En pocas palabras, así como estamos obligados a servir al prójimo y concebirlo prácticamente como a un hermano nuestro, merecedor de justo los mismos derechos inalienables y/u ontológicos de los que gozamos nosotros mismos, también estamos moralmente obligados a utilizar toda nuestra fuerza física (todo el poder del mundo) en contra, por ejemplo, del expansionismo asesino e imperial de Adolf Hitler; sin embargo, ya habiéndolo tomado como prisionero, estamos entonces igualmente obligados a darle, incluso a él, un juicio y un trato digno, pues por atroz que sea ese o cualquier otro diabólico genocida, seguirá siendo por siempre uno de nosotros (nada menos que nuestro propio hermano).

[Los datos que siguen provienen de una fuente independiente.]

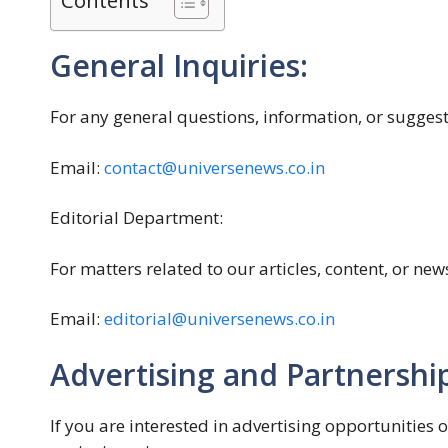
Contents
General Inquiries:
For any general questions, information, or suggest
Email:
contact@universenews.co.in
Editorial Department:
For matters related to our articles, content, or new
Email:
editorial@universenews.co.in
Advertising and Partnership
If you are interested in advertising opportunities 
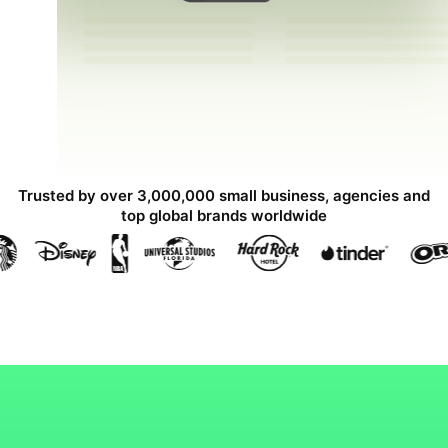
Trusted by over 3,000,000 small business, agencies and
top global brands worldwide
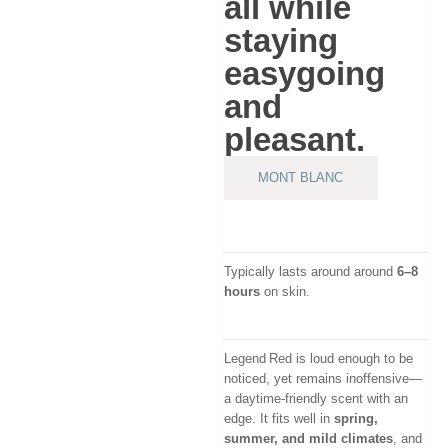
all while
staying
easygoing
and
pleasant.
MONT BLANC
Typically lasts around around
6–8
hours
on skin.
Legend Red is loud enough to be
noticed, yet remains inoffensive—
a daytime-friendly scent with an
edge. It fits well in
spring,
summer, and mild climates
, and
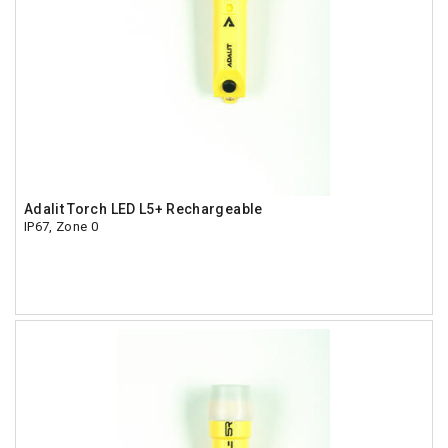
Adalit Torch LED L5+ Rechargeable
IP67, Zone 0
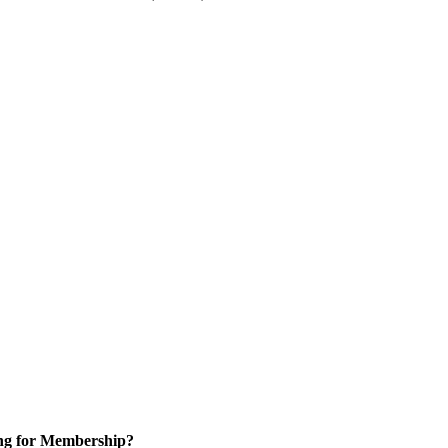
ng for Membership?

Y es también por todo lo anterior que jamás debe ser concebida la paz como un objetivo en sí mismo a ser alcanzado, sino tan sólo como un fruto natural de la auténtica justicia (un efecto, mas no una causa), pues, con enorme frecuencia, cuando ponemos la mira en el objetivo equivocado (en la paz, en vez de en la bondad y la justicia), aquel famoso (o infame) adagio que reza que: “el cobarde que cede su libertad y sus derechos a cambio de una promesa de paz, termina por perderlos a los tres”, llega fatal y puntualmente a cumplirse.

Bien nos enseña Cristo que, en ocasiones extremas, la espada es el camino (única y exclusivamente, por supuesto, en el caso de la legítima defensa, tanto personal como colectiva).

Por todo lo anterior es que el pacifista incondicional (aquel que intenta a toda costa disfrazar su cobardía, de amor por la paz), suele terminar, al primer roce con cualquier matoncillo de segunda, como un auténtico apologista de la destrucción y la injusticia, un vergonzoso copartícipe de todas las brutales atrocidades que le haya venido en gana perpetrar al salvaje ante el cual el servil timorato ha doblado la rodilla con insuperable pusilanimidad y bajo el banal pretexto de la no violencia.

Así que otra triada de oro en el camino hacia la luz nos brinda la palabra de éste domingo, y ésta consiste en el ser auténticamente grandes empequeñeciéndonos a nosotros mismos, entregándonos a una vida de amor y de servicio hacia nuestro prójimo (lograr llevar una vida y una actitud -ante la misma y ante nuestros semejantes- que cualquier tirano catalogaría, sin dudarlo, como una enteramente humillante e inaceptable); volcar semejante vocación de amor y de servicio hacia todos nuestros hermanos, pero en especial hacia los más vulnerables entre los más vulnerables, al mismo tiempo que, ante la ley y la justicia, le brindamos justo el mismo trato tanto al poderoso como al débil, al rico como al pobre, al bello como al no agraciado, y diferenciándolos a todos ellos entre sí no por sexo ni por raza, sino tan solamente entre las categorías de culpables o inocentes (y respetando de forma invariable, sin lugar a dudas, los derechos inalienables de todos los seres humanos inocentes del planeta -desde que aún se encuentran en el vientre de su madre, hasta el momento en el que exhalan su última bocanada de dióxido de carbono- e incluso respetando también el derecho a la vida del culpable desamparado); y, por último, amar la paz, sin lugar a dudas, pero siempre muy por debajo de lo que debemos amar a la justicia y a la Ley Divina en general, de tal manera que tengamos siempre la valentía de estar prestos a dar incluso nuestra propia libertad o nuestra propia vida, de ser necesario, en favor no sólo de todos nuestros hermanos inocentes, sino también de Cristo, de la Verdad y de la vida misma.